Por isso, a verdadeira questão não reside na possível falta de espaço, mas nas condições de acessibilidade, e estas têm a ver todos nós: aceitar percorrê-las ou não! E, aqui, Jesus é bem claro: há muita bagagem que não passará neste ‘controle’ fron-teiriço, já que se trata de passagem é estreita.
Perante isto, ficamos a saber, com toda a certeza, que há bagagens que, garantidamente, não passam neste controle. Entre elas, a altivez do orgulho, com o seu o role de comendas, títulos e cargos; os cifrões das contas bancárias ou os cartões Multibanco, por mais ‘golden’ que eles sejam – “é mais fácil passar um camelo pelo fundo duma agulha do que um rico salvar-se”; igualmente, e com toda a evidência, a prática do mal: “afastai-vos de mim todos os que praticais a iniquidade”.
Mas, curiosamente, o evangelista aponta um outro género de credenciais que também não garantem acesso ao Reino dos Céus, a saber: a simples prática religiosa e sacramental – “comemos e bebemos contigo; ensinaste nas nossas praças” – não dá, só por si, garantia de acesso!

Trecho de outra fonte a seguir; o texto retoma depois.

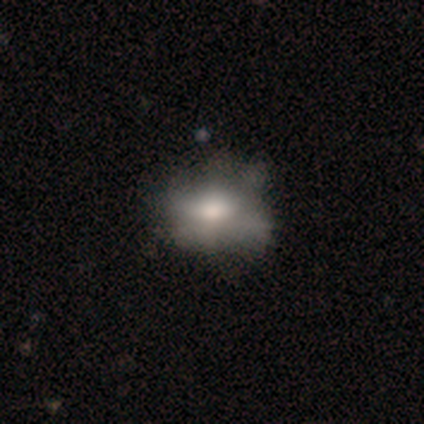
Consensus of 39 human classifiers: smooth-or-featured: smooth: 51% | featured or disk: 38% | star or artifact: 10%
  how-rounded: in between: 70% | round: 30% | cigar-shaped: 0%
  merging: none: 51% | major disturbance: 20% | minor disturbance: 11% | merger: 6%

E S. Mateus ainda vai mais longe: nem tão pouco o fazer milagres é garantia absoluta (cf. Mt. 7,22)!
O caminho mais seguro para acertarmos com a porta estreita já nos foi indicado através do profeta Miquéias: “já te foi indicado, ó homem, o que deves fazer, o que o Senhor exige de ti: praticar a justiça e amar a misericórdia, e ser humilde diante de Deus” (Miq. 6, 8).
E este caminho leva-nos necessariamente ao encontro dos nossos irmãos: “Ide por todo o mundo e anunciai a boa nova”. É o caminho da missão, ao perto e ao longe! De facto, com que ‘cara’ nos vamos apresentar diante de Deus se, sabendo que a sua vontade é que todos se salvem, não fizermos nada por isso? Com razão, Paulo VI, na ‘Evangelii Nuntiandi’, escrevia: “os homens poderão salvar-se por outras vias, graças à misericórdia de Deus, se nós não lhes anunciarmos o Evangelho; mas nós, poder-nos-emos salvar se, por negligência, por medo ou por vergonha ou por eles seguirem ideias falsas, deixarmos de o anunciar? Isso seria, com efeito, trair o apelo de Deus…” (E. N. nº 80).
Por isso, a repreensão de que fala o texto da Carta aos Hebreus pode ser encarada mais como correção de rota e de rumo do que simples castigo corporal ou físico. Perguntemo-nos então: que bagagem estou eu preparando para me apresentar no controle dessa passagem estreita? E não esqueçamos: trata-se de uma questão que não devemos adiar para amanhã, pois amanhã pode ser já tarde!